Mañana en una ciudad, 1944. Edward Hopper.
Edward Hopper, el pintor del silencio, levanta mucho ruido a su alrededor. Al menos en la exposición que durante este verano le dedica el museo Thyssen de Madrid. Hay una gran afluencia de público y, cuando las salas se llenan, se produce un murmullo estruendoso que obliga a las vigilantes (la mayoría son mujeres) a reclamar en voz alta que se guarde un poco de silencio. Aquí existe la costumbre de hablar hasta debajo del agua, pero lo encuentro un poco surrealista y, sobre todo, me recuerda demasiado a mis tiempos escolares. No termina uno de acostumbrarse a esa manifiesta incapacidad del español para el silencio o, al menos, para el murmullo.
Como no todos los días pueden verse obras de Hopper hay que decir que la exposición es muy interesante y que constituye una oportunidad única para los aficionados a este pintor norteamericano que deben ser legión. Me demoro bastante en los cuadros, muy consciente de que es casi imposible que tenga una segunda oportunidad de contemplarlos. Constato que hay mucha arquitectura en esta selección, quizá demasiada, en detrimento de las escenas de interior. Constato también que faltan muchas de las obras emblemáticas. Pero es justo reconocer que todo lo que se exhibe es de gran calidad, como corresponde a la obra de este norteamericano.
Quizá lo que pase más desapercibido es la obra gráfica para revistas y otras publicaciones, que puede verse en la proyección de un video y que el público parece desdeñar pese a su obvio interés.
El caso es que ya son las ocho de la tarde y me encuentro algo cansado, así que tomo asiento en la esquina de un banco frente a una de las mejores obras, Mañana en una ciudad (1944), un desnudo femenino en el interior de una habitación contemplando la luz matutina. La modelo, como es habitual, es Josephine, la esposa del pintor. Esta obra resume bien a Hopper. En ella está el protagonismo de la luz, la soledad, la exquisita combinación cromática, la temática del viaje, el desarraigo del viajero (y de todos los humanos pues, al fin, la vida es un viaje) e incluso la sensualidad y el erotismo un poco frío de este artista. Llegan dos mujeres maduras, se instalan frente a la obra y la comentan: pues hay que ver qué culo más firme tenía esta mujer a los sesenta años… Las señoras se han tomado la molestia de calcular la edad de la modelo, pero le niegan al pintor la posibilidad de salirse un milímetro de la cruda realidad. No creo que esta actitud frente al arte (y frente a la vida en general) sea una excepción. Más bien creo que está muy generalizada. Hemos hecho un dogma de lo real o, peor aún, de lo que nuestros sentidos y de lo que los medios de comunicación, nos muestran, nos imponen como real. Pero, bueno, esto carece de importancia.
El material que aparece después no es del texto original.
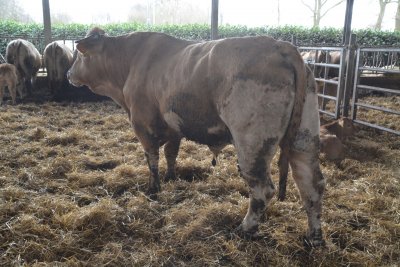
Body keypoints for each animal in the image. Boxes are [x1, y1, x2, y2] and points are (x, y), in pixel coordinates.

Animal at [67, 27, 326, 247]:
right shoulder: (174, 129)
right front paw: (171, 177)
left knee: (263, 189)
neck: (130, 63)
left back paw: (245, 228)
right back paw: (314, 237)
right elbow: (170, 153)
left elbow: (152, 159)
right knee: (311, 185)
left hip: (253, 143)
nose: (69, 73)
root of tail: (282, 46)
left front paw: (154, 189)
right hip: (304, 137)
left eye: (79, 56)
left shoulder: (143, 125)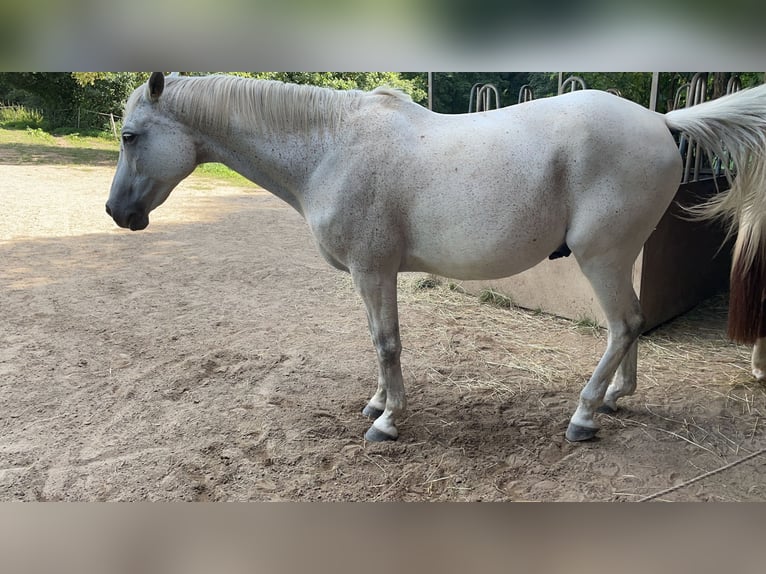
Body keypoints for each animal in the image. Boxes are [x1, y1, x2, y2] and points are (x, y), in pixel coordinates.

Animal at [106, 73, 766, 443]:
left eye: (130, 136)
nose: (116, 211)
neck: (331, 147)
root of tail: (661, 119)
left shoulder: (373, 271)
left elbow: (387, 342)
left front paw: (387, 421)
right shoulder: (370, 276)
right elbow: (377, 341)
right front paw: (377, 402)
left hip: (600, 257)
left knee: (624, 324)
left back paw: (584, 417)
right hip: (617, 256)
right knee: (628, 325)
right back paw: (611, 400)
Con la luz de Hopper tengo la sensación, sobre todo en los temas de exterior, de encontrarnos siempre en verano. Es una luz intensa, radiante, dorada unas veces y blanca y descarnada otras. Es una luz muy parecida a la que hay en estos momentos más allá de las paredes del museo, es una luz madrileña. Qué cosa extraña. Hay varios aspectos de Hopper que me enamoran. El primero es el color, una maravilla de armonía y de buen gusto. Y, mediante el color, como he dicho, la luz. El segundo es la composición, los encuadres, que aproximan su obra tanto al cine y que el cine ha utilizado con tanto desparpajo. El tercero son los temas, los personajes siempre solitarios, siempre metidos en su mundo, en sus propios pensamientos, ensimismados. Es una pintura que parece inducir a la reflexión, a la meditación.
Sin duda ha merecido la pena el esfuerzo de venir a verla pero es que Madrid, este verano, presenta una oferta artística impresionante.